Stored data entries
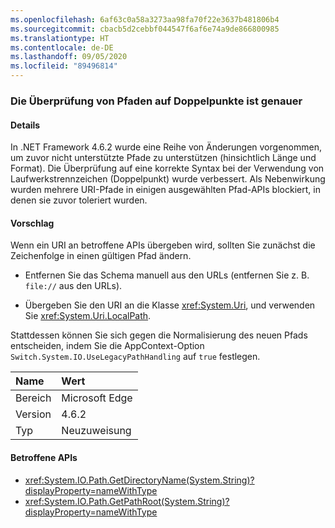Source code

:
 ```yaml
---
ms.openlocfilehash: 6af63c0a58a3273aa98fa70f22e3637b481806b4
ms.sourcegitcommit: cbacb5d2cebbf044547f6af6e74a9de866800985
ms.translationtype: HT
ms.contentlocale: de-DE
ms.lasthandoff: 09/05/2020
ms.locfileid: "89496814"
---
```

### <a name="path-colon-checks-are-stricter"></a>Die Überprüfung von Pfaden auf Doppelpunkte ist genauer

#### <a name="details"></a>Details

In .NET Framework 4.6.2 wurde eine Reihe von Änderungen vorgenommen, um zuvor nicht unterstützte Pfade zu unterstützen (hinsichtlich Länge und Format). Die Überprüfung auf eine korrekte Syntax bei der Verwendung von Laufwerkstrennzeichen (Doppelpunkt) wurde verbessert. Als Nebenwirkung wurden mehrere URI-Pfade in einigen ausgewählten Pfad-APIs blockiert, in denen sie zuvor toleriert wurden.

#### <a name="suggestion"></a>Vorschlag

Wenn ein URI an betroffene APIs übergeben wird, sollten Sie zunächst die Zeichenfolge in einen gültigen Pfad ändern.

- Entfernen Sie das Schema manuell aus den URLs (entfernen Sie z. B. `file://` aus den URLs).

- Übergeben Sie den URI an die Klasse <xref:System.Uri>, und verwenden Sie <xref:System.Uri.LocalPath>.

Stattdessen können Sie sich gegen die Normalisierung des neuen Pfads entscheiden, indem Sie die AppContext-Option `Switch.System.IO.UseLegacyPathHandling` auf `true` festlegen.

| Name    | Wert       |
|:--------|:------------|
| Bereich   | Microsoft Edge        |
| Version | 4.6.2       |
| Typ    | Neuzuweisung |

#### <a name="affected-apis"></a>Betroffene APIs

- <xref:System.IO.Path.GetDirectoryName(System.String)?displayProperty=nameWithType>
- <xref:System.IO.Path.GetPathRoot(System.String)?displayProperty=nameWithType>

* [WHAT TO DO]: Please keep every line of the data the same when you reproduce it, and keep every picture out.

* [WRITTEN ANSWER]:
Source code

:
 ```yaml
---
ms.openlocfilehash: 6af63c0a58a3273aa98fa70f22e3637b481806b4
ms.sourcegitcommit: cbacb5d2cebbf044547f6af6e74a9de866800985
ms.translationtype: HT
ms.contentlocale: de-DE
ms.lasthandoff: 09/05/2020
ms.locfileid: "89496814"
---
```

### <a name="path-colon-checks-are-stricter"></a>Die Überprüfung von Pfaden auf Doppelpunkte ist genauer

#### <a name="details"></a>Details

In .NET Framework 4.6.2 wurde eine Reihe von Änderungen vorgenommen, um zuvor nicht unterstützte Pfade zu unterstützen (hinsichtlich Länge und Format). Die Überprüfung auf eine korrekte Syntax bei der Verwendung von Laufwerkstrennzeichen (Doppelpunkt) wurde verbessert. Als Nebenwirkung wurden mehrere URI-Pfade in einigen ausgewählten Pfad-APIs blockiert, in denen sie zuvor toleriert wurden.

#### <a name="suggestion"></a>Vorschlag

Wenn ein URI an betroffene APIs übergeben wird, sollten Sie zunächst die Zeichenfolge in einen gültigen Pfad ändern.

- Entfernen Sie das Schema manuell aus den URLs (entfernen Sie z. B. `file://` aus den URLs).

- Übergeben Sie den URI an die Klasse <xref:System.Uri>, und verwenden Sie <xref:System.Uri.LocalPath>.

Stattdessen können Sie sich gegen die Normalisierung des neuen Pfads entscheiden, indem Sie die AppContext-Option `Switch.System.IO.UseLegacyPathHandling` auf `true` festlegen.

| Name    | Wert       |
|:--------|:------------|
| Bereich   | Microsoft Edge        |
| Version | 4.6.2       |
| Typ    | Neuzuweisung |

#### <a name="affected-apis"></a>Betroffene APIs

- <xref:System.IO.Path.GetDirectoryName(System.String)?displayProperty=nameWithType>
- <xref:System.IO.Path.GetPathRoot(System.String)?displayProperty=nameWithType>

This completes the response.